What you should do:
Take the lines below from the one with "c'est pour une concession ça va très vit" through the one with "du könntest sie" and retype them exactly. Include nothing else, and no pictures.

[Start of section]

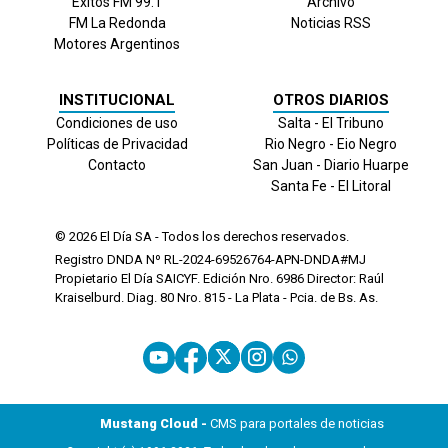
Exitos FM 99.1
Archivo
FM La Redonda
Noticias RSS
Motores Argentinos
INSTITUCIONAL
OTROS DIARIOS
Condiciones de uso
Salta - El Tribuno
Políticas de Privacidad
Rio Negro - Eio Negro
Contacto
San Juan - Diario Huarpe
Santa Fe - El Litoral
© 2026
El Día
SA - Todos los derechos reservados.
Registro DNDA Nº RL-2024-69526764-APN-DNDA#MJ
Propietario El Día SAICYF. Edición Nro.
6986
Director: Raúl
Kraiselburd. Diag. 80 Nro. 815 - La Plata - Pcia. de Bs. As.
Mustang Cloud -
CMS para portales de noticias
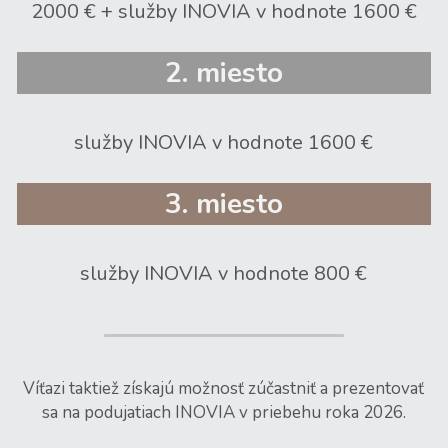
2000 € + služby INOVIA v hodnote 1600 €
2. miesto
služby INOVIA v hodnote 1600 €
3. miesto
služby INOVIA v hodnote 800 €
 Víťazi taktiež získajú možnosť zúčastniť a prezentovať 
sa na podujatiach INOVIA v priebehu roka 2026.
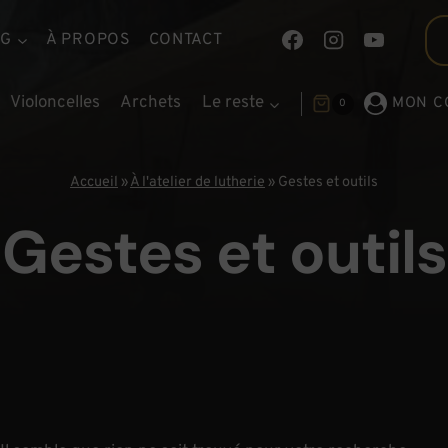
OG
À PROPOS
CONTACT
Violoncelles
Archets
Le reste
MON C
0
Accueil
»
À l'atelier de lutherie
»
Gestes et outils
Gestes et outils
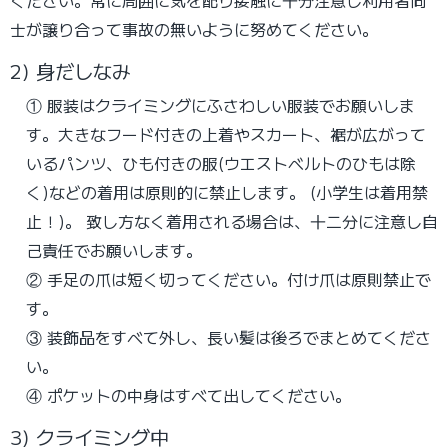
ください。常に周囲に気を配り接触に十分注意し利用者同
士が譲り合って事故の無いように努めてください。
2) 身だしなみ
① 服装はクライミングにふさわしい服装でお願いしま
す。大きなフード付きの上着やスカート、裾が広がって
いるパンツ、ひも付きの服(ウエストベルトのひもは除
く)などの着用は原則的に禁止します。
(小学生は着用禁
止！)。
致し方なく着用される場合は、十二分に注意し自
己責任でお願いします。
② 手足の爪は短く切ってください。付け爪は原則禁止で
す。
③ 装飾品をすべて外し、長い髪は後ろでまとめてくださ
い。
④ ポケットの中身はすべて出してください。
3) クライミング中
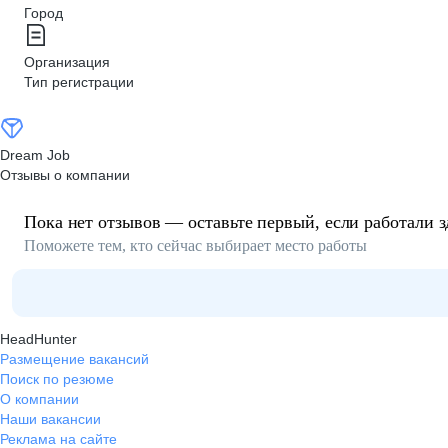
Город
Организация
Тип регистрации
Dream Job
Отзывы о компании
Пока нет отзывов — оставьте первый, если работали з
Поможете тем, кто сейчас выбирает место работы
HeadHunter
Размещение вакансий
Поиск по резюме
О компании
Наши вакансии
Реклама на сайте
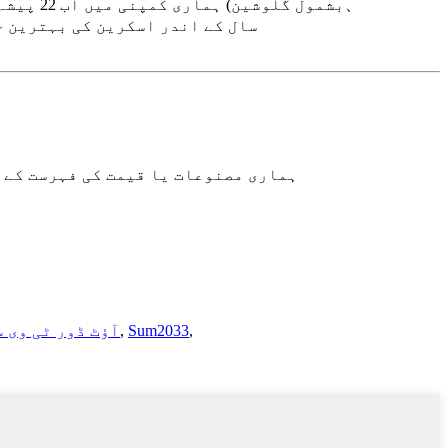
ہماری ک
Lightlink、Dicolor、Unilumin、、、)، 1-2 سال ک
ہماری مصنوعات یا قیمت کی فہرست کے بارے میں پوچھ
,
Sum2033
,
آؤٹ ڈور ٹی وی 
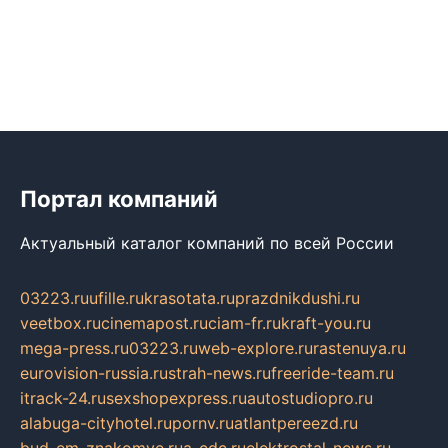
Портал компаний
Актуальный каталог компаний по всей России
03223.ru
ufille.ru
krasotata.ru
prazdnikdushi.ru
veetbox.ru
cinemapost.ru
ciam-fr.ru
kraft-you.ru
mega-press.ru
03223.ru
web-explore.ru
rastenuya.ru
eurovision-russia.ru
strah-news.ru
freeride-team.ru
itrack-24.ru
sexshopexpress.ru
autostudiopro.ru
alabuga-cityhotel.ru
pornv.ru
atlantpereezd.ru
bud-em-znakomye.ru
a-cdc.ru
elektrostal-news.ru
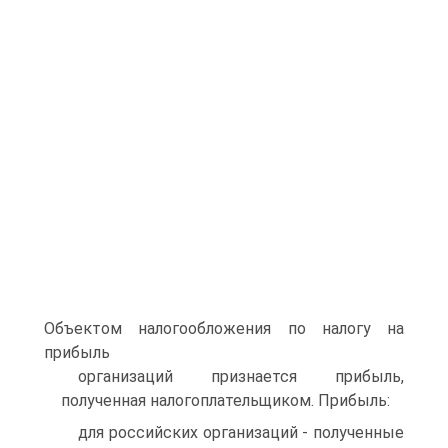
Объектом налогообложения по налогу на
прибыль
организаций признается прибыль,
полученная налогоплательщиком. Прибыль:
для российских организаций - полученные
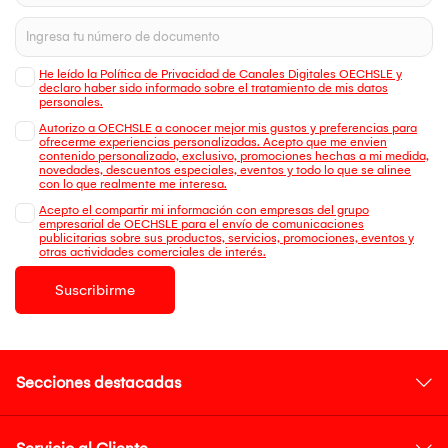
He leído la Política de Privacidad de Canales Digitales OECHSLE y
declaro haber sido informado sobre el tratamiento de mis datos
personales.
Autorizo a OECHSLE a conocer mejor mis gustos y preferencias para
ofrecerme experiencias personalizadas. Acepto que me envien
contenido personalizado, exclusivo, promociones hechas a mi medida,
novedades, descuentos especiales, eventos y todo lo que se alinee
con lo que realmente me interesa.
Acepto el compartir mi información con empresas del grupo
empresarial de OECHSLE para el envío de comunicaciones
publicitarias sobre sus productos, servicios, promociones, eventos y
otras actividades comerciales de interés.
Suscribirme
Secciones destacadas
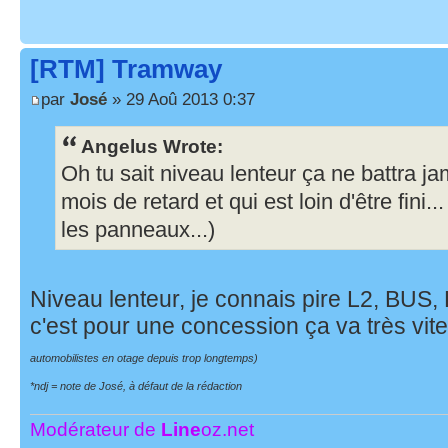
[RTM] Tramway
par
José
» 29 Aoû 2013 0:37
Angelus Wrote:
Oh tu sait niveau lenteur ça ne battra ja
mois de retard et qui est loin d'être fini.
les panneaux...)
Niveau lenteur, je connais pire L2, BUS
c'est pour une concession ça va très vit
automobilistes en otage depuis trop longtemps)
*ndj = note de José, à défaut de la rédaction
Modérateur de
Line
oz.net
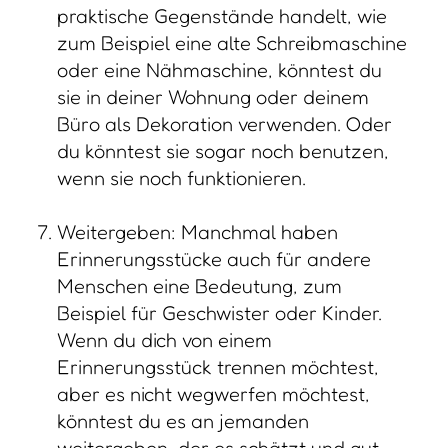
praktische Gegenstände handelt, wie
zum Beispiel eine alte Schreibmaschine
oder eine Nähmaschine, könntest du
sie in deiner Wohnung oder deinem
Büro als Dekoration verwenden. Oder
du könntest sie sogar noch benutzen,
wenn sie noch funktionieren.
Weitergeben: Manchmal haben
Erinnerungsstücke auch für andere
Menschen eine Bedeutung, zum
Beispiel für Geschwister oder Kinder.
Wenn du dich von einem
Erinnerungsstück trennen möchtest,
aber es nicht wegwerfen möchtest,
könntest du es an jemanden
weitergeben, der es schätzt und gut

[End of section]

Answer section:
c'est pour une concession ça va très vit
automobilistes en otage depuis trop longtemps)
*ndj = note de José, à défaut de la rédaction
Modérateur de
Line
oz.net
praktische Gegenstände handelt, wie
zum Beispiel eine alte Schreibmaschine
oder eine Nähmaschine, könntest du
sie in deiner Wohnung oder deinem
Büro als Dekoration verwenden. Oder
du könntest sie sogar noch benutzen,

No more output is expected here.